Texto de lectura:
◇ ◇ ◇

La pregunta es por qué una mujer tan influyente pasó a opacarse entre los pliegues del futuro . La explicación más plausible es la que da el humanista Lucio Marineo Sículo (Sículo por siciliano), preceptor en la corte del rey aragonés Fernando, consorte de la reina castellana, y coetáneo por tanto de la propia Galindo, con la que sin duda compartiría tiempos. Sículo afirmaba que el nieto de Isabel, el enorme Carlos I, no quiso que la corte de mujeres que había rodeado a su magna abuela postergara su fama, y ordenó a su consejero que se retiraran algunas menciones expresas a aquellas mujeres únicas de su obra ‘De laudibus Hispaniae’.

Triste, pero así se escribe la historia, también… la de las mujeres .

Afirmar que Ángela Ruiz Robles es una auténtica «hija del olvido» es, cuanto menos, arriesgado, si tenemos en cuenta que ya tiene una entrada digna en la Wikipedia, el oráculo manual de nuestros tiempos, y, lo que es más importante, un doodle -es decir, una de esas ilustraciones que adornan las letras del buscador internáutico más famoso- publicado en 2015, con motivo del 125 aniversario de su nacimiento. Pero si esta maestra leonesa, nacida en Villamanín en 1895, está hoy aquí, forrando esta página, es porque de alguna manera nos sirve como ejemplo para reivindicar a todos esos inventores españoles (v. gr., Jerónimo de Ayanz, el ya mentado aquí por Javier Suárez, Federico Cantero Villamil, o Emilio Herrera o Fidel Pagés, entre otros muchos) que, ya sea por ignorancia o falta de apoyos, ya por miedo o desidia institucional se dejaron comer la tostada de la Historia para ceder la paternidad de sus inventos a otros lumbreras más avispados.

◇ ◇ ◇

Entradas:
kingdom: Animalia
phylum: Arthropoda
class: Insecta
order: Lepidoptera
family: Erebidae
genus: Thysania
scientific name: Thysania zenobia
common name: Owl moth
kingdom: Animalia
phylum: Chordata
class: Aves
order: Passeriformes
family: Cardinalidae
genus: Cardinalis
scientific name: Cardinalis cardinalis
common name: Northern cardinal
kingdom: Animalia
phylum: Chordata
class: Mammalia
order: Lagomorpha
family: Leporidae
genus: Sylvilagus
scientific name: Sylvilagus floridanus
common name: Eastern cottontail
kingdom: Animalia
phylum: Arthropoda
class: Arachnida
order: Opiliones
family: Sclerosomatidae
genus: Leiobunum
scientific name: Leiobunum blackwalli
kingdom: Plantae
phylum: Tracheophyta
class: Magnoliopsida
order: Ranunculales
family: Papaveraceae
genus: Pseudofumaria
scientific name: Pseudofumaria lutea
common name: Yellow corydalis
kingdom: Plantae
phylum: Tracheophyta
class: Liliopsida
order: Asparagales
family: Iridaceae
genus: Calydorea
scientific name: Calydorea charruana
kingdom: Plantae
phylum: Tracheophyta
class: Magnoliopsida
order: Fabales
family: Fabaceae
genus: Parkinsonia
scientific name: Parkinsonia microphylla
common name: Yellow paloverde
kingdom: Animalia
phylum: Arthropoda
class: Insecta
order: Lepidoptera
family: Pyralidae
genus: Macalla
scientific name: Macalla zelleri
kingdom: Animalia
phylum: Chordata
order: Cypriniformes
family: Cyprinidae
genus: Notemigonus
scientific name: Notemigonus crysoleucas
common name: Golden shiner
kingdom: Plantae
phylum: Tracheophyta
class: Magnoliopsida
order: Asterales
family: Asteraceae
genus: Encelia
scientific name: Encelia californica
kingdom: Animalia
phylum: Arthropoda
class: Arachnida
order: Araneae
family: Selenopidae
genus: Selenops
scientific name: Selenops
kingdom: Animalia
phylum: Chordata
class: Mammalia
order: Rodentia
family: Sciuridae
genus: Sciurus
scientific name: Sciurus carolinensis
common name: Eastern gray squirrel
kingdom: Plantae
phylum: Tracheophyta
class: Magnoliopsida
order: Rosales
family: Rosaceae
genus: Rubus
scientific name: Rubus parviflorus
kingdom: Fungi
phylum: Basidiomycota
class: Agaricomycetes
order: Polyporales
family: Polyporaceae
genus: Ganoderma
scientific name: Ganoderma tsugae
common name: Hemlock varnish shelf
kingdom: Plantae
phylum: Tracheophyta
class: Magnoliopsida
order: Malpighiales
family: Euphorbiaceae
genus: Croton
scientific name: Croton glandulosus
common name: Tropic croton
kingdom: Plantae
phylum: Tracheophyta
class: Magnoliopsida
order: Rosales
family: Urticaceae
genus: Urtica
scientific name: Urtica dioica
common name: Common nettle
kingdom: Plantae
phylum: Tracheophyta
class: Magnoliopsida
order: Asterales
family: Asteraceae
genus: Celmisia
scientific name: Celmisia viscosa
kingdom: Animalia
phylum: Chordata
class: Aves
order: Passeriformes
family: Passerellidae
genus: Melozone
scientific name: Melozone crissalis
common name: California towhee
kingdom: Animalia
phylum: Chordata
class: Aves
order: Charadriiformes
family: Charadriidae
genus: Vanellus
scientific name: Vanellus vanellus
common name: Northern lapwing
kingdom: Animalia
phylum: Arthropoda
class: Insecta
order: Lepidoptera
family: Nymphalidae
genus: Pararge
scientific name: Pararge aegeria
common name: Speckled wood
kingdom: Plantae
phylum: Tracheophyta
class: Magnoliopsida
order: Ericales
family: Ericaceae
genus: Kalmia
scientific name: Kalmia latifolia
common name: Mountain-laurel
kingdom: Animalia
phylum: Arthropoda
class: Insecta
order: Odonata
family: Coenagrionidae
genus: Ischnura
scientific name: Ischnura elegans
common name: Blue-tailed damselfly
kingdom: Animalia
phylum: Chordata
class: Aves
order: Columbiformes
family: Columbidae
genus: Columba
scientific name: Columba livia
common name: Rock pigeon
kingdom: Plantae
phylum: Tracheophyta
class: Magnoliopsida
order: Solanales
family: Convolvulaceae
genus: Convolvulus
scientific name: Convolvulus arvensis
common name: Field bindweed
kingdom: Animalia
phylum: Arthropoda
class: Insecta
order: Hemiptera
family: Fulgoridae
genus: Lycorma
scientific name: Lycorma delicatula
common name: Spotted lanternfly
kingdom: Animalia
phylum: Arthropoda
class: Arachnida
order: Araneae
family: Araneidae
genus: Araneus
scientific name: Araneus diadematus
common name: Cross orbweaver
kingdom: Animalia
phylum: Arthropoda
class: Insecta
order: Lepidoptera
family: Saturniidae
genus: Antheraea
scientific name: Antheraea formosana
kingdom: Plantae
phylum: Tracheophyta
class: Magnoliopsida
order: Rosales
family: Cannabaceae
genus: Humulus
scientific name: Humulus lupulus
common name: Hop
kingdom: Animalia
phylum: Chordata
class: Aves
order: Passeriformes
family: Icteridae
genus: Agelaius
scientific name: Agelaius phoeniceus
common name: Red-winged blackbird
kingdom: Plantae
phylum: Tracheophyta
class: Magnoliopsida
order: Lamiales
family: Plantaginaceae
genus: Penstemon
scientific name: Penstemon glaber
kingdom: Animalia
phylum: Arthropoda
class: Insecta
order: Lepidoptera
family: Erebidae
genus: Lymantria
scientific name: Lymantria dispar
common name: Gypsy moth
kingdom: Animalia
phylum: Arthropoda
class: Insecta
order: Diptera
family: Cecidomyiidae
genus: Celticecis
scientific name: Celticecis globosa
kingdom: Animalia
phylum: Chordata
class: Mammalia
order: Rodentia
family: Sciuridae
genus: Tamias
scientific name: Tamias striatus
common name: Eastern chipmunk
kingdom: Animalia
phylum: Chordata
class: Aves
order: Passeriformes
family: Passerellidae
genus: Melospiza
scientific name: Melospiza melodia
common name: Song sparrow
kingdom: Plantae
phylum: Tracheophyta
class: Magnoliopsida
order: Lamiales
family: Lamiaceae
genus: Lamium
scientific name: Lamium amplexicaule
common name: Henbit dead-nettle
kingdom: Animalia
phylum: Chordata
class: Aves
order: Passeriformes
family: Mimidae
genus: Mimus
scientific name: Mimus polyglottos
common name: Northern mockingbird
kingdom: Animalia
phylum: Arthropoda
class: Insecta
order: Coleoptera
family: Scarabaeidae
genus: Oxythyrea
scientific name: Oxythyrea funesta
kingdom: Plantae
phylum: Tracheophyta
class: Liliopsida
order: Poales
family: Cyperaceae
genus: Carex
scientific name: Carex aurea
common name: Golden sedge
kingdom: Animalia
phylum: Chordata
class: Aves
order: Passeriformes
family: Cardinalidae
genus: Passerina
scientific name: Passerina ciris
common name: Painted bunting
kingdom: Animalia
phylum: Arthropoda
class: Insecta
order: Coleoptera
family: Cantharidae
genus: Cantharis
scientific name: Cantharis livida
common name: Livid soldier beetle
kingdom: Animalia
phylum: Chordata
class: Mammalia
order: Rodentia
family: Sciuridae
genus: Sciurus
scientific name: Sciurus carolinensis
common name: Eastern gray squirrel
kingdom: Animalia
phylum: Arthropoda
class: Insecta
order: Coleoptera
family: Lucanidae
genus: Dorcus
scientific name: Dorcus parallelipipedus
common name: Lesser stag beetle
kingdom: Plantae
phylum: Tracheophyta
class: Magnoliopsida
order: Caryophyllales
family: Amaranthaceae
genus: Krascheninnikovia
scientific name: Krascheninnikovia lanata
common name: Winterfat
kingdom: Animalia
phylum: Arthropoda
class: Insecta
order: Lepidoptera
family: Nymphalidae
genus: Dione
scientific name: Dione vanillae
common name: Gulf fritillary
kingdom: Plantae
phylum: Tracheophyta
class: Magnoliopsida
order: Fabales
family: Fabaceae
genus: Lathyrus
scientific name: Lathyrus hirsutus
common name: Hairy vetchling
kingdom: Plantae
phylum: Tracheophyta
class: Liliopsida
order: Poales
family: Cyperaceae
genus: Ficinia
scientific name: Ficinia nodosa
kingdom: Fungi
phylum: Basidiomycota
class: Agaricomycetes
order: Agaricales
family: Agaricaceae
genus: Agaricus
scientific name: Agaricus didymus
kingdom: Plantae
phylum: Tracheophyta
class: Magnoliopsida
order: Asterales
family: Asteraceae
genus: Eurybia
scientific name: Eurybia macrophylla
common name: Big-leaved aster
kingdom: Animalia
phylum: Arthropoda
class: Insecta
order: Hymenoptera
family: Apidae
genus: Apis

◇ ◇ ◇

Convierte en una lista breve el párrafo del texto de lectura que comienza con «Afirmar que Ángela Ruiz Robles» y conserva sus datos principales.

Respuesta escrita:
- Llamar a Ángela Ruiz Robles «hija del olvido» resulta arriesgado, porque tiene una entrada en la Wikipedia y un doodle publicado en 2015 por el 125 aniversario de su nacimiento.
- Fue maestra, leonesa, nacida en Villamanín en 1895.
- Aparece en la página como ejemplo para reivindicar a los inventores españoles olvidados, como Jerónimo de Ayanz, Federico Cantero Villamil, Emilio Herrera o Fidel Pagés.
- Por ignorancia, falta de apoyos, miedo o desidia institucional, esos inventores cedieron la paternidad de sus inventos a otros más avispados.